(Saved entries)
---

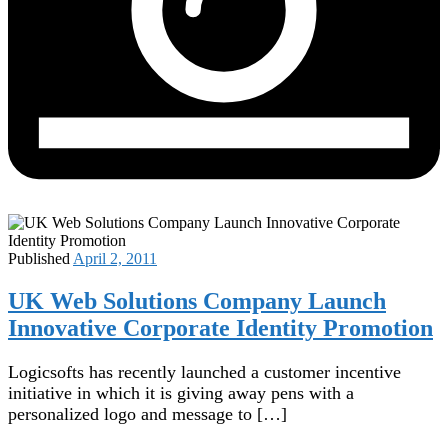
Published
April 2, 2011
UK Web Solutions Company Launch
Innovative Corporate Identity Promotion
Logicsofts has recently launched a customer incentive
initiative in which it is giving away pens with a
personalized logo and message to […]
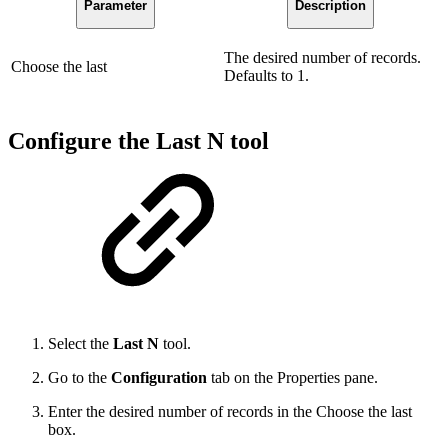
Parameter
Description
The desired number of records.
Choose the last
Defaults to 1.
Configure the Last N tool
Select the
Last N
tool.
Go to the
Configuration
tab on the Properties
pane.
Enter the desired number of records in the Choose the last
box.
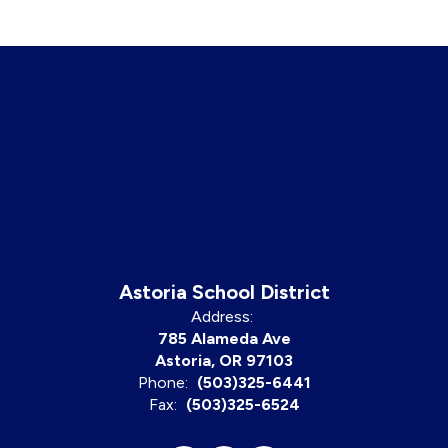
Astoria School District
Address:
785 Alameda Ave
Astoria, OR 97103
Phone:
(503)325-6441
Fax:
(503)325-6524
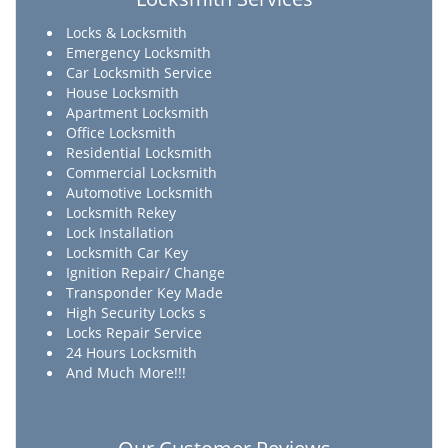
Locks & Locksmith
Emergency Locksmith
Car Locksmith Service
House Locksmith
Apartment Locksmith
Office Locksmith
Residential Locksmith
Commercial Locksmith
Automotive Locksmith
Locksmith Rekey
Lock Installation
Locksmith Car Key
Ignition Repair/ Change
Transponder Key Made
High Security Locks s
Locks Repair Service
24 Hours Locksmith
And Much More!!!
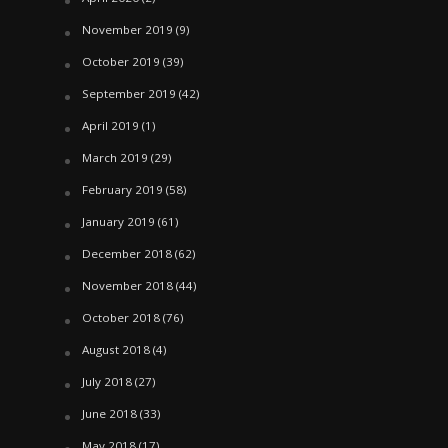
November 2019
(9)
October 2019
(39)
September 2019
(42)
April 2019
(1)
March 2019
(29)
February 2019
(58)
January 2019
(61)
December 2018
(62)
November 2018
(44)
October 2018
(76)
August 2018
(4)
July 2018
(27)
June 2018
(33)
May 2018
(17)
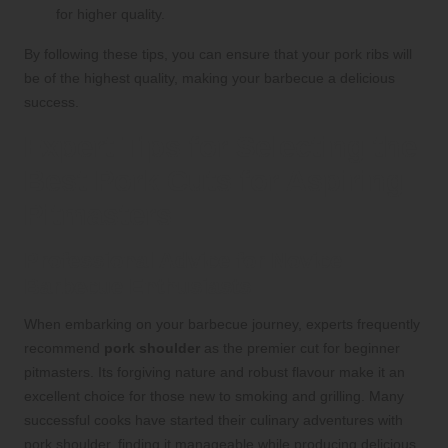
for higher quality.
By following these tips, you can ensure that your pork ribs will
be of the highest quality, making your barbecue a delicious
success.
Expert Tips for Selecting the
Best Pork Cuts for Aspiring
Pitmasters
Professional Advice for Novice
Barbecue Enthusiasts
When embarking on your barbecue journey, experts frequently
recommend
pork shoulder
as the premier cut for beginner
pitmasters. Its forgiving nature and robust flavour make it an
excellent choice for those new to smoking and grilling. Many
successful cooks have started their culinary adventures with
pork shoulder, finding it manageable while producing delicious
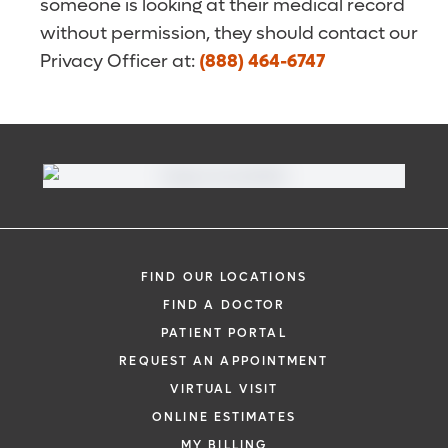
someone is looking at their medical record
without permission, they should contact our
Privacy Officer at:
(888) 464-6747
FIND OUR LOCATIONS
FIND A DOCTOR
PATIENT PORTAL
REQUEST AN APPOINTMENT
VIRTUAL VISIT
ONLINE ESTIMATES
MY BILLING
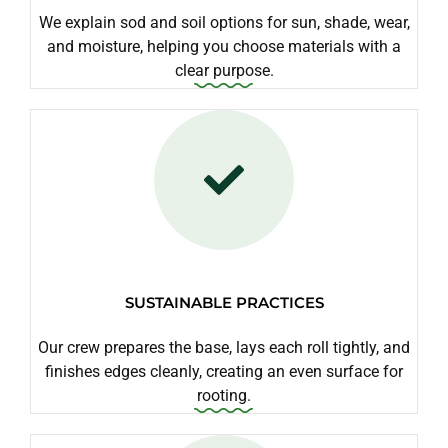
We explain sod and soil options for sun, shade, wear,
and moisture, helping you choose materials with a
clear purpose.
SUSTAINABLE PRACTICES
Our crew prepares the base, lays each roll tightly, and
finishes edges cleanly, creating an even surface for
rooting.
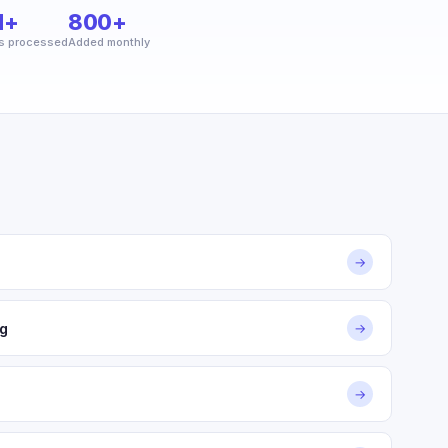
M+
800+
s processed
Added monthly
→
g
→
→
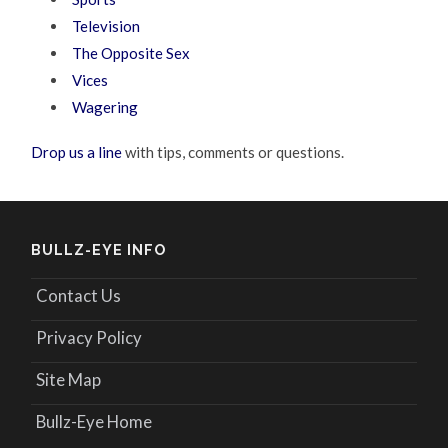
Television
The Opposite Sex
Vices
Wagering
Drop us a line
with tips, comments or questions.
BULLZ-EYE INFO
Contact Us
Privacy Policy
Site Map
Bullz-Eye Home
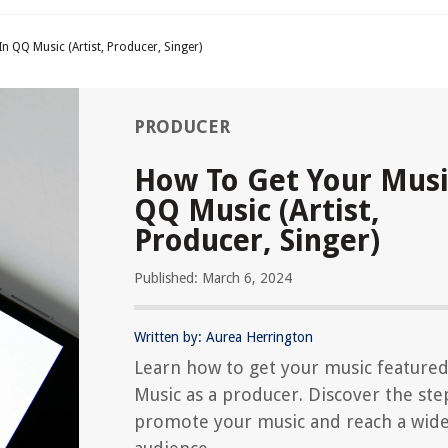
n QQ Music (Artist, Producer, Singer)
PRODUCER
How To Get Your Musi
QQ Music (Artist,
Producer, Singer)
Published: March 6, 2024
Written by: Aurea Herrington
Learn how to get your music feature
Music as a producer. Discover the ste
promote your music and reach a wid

---

- DIRECTIONS FOR THIS TASK: Leave the pictures out and write out every entry exactly as given.

- WRITTEN RESPONSE:
Published
April 2, 2011
UK Web Solutions Company Launch
Innovative Corporate Identity Promotion
Logicsofts has recently launched a customer incentive
initiative in which it is giving away pens with a
personalized logo and message to […]
Parameter
Description
The desired number of records.
Choose the last
Defaults to 1.
Configure the Last N tool
Select the
Last N
tool.
Go to the
Configuration
tab on the Properties
pane.
Enter the desired number of records in the Choose the last
box.
Astoria School District
Address:
785 Alameda Ave
Astoria, OR 97103
Phone:
(503)325-6441
Fax:
(503)325-6524
Locks & Locksmith
Emergency Locksmith
Car Locksmith Service
House Locksmith
Apartment Locksmith
Office Locksmith
Residential Locksmith
Commercial Locksmith
Automotive Locksmith
Locksmith Rekey
Lock Installation
Locksmith Car Key
Ignition Repair/ Change
Transponder Key Made
High Security Locks s
Locks Repair Service
24 Hours Locksmith
And Much More!!!
November 2019
(9)
October 2019
(39)
September 2019
(42)
April 2019
(1)
March 2019
(29)
February 2019
(58)
January 2019
(61)
December 2018
(62)
November 2018
(44)
October 2018
(76)
August 2018
(4)
July 2018
(27)
June 2018
(33)
May 2018
(17)
for higher quality.
By following these tips, you can ensure that your pork ribs will
be of the highest quality, making your barbecue a delicious
success.
Expert Tips for Selecting the
Best Pork Cuts for Aspiring
Pitmasters
Professional Advice for Novice
Barbecue Enthusiasts
When embarking on your barbecue journey, experts frequently
recommend
pork shoulder
as the premier cut for beginner
pitmasters. Its forgiving nature and robust flavour make it an
excellent choice for those new to smoking and grilling. Many
successful cooks have started their culinary adventures with
pork shoulder, finding it manageable while producing delicious
someone is looking at their medical record
without permission, they should contact our
Privacy Officer at:
(888) 464-6747
FIND OUR LOCATIONS
FIND A DOCTOR
PATIENT PORTAL
REQUEST AN APPOINTMENT
VIRTUAL VISIT
ONLINE ESTIMATES
MY BILLING
We explain sod and soil options for sun, shade, wear,
and moisture, helping you choose materials with a
clear purpose.
SUSTAINABLE PRACTICES
Our crew prepares the base, lays each roll tightly, and
finishes edges cleanly, creating an even surface for
rooting.
M+
800+
s processed
Added monthly
→
g
→
→
Television
The Opposite Sex
Vices
Wagering
Drop us a line
with tips, comments or questions.
BULLZ-EYE INFO
Contact Us
Privacy Policy
Site Map
Bullz-Eye Home
n QQ Music (Artist, Producer, Singer)
PRODUCER
How To Get Your Musi
QQ Music (Artist,
Producer, Singer)
Published: March 6, 2024
Written by: Aurea Herrington
Learn how to get your music feature
Music as a producer. Discover the ste
promote your music and reach a wid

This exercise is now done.